In summary, the study findings indicated that higher behavioural intention for weight management behaviour was associated with being female, possessing a higher educational level, no presence of an obese family member, having prior experience in weight loss behaviour, and holding favourable perceptions of susceptibility, barriers, and benefits. It is recommended that interventions and public health campaigns targeting weight management should consider these factors. Tailoring interventions to address the needs and preferences of females, individuals with higher education, those no presence of an obese family member, and individuals with prior weight loss experience, while focusing on promoting positive perceptions of susceptibility, barriers, and benefits, can potentially enhance the effectiveness of weight management programs and encourage healthier behaviours.

Abbreviations

BMI, Body Max Index; HBM, Health Belief Model; IDI, In-depth Interview.

Data Sharing Statement

All the necessary data are included in the manuscript. An English version data collection tool and detailed operational definitions of the outcome variable are accessible at a reasonable request from the corresponding author.

Ethical Approval and Consent to Participate

The current study fully complies with the ethical principles outlined in the Declaration of Helsinki. The Institutional Review Board of the School of Public Health, College of Medicine and Health Sciences at Wollo University provided ethical approval for the study. Informed consent was obtained from all participants, which included permission for publication of anonymized responses. The use of personal identification numbers and names was avoided during data collection to ensure personal anonymity. The risks, burdens, and benefits to the participants were carefully considered and were in accordance with the Declaration of Helsinki. The collected data have been kept confidential to ensure participant privacy and confidentiality.

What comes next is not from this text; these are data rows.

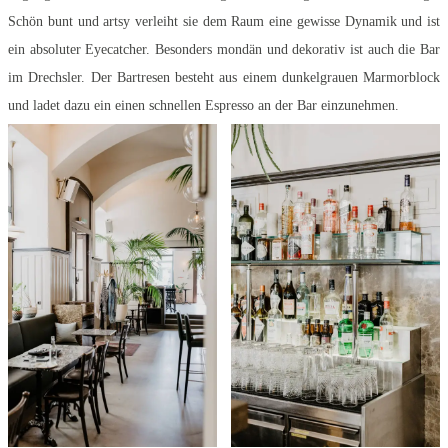
Schön bunt und artsy verleiht sie dem Raum eine gewisse Dynamik und ist
ein absoluter Eyecatcher. Besonders mondän und dekorativ ist auch die Bar
im Drechsler. Der Bartresen besteht aus einem dunkelgrauen Marmorblock
und ladet dazu ein einen schnellen Espresso an der Bar einzunehmen.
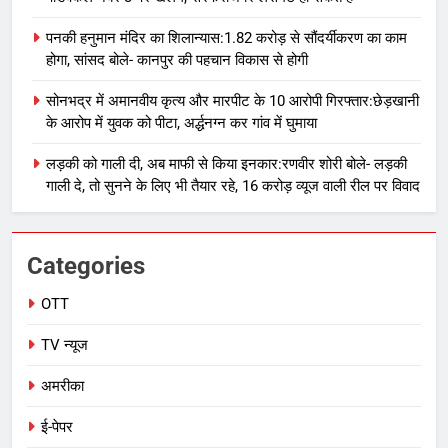
पनकी हनुमान मंदिर का शिलान्यास:1.82 करोड़ से सौंदर्यीकरण का काम
होगा, सांसद बोले- कानपुर की पहचान विकास से होगी
सोनभद्र में अमानवीय कृत्य और मारपीट के 10 आरोपी गिरफ्तार:छेड़खानी
के आरोप में युवक को पीटा, अर्द्धनग्न कर गांव में घुमाया
लड़की को गाली दी, अब माफी से किया इनकार:रणवीर शोरी बोले- लड़की
गाली दे, तो सुनने के लिए भी तैयार रहे, 16 करोड़ व्यूज वाली रील पर विवाद
Categories
OTT
TV न्यूज
अमरीका
ई-पेपर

Overall, this study was conducted with high ethical standards and in accordance with the principles of the Declaration of Helsinki.

Acknowledgments

We are grateful to thank Wollo University, the College of Medicine, and the health sciences ethical review committee. Also, we want to gratify study participants and data collectors.

Funding

This investigation received no specific grant from a funding agency in the public commercial or for-profit sectors.

Disclosure

The authors declared that they have no competing interests for this work.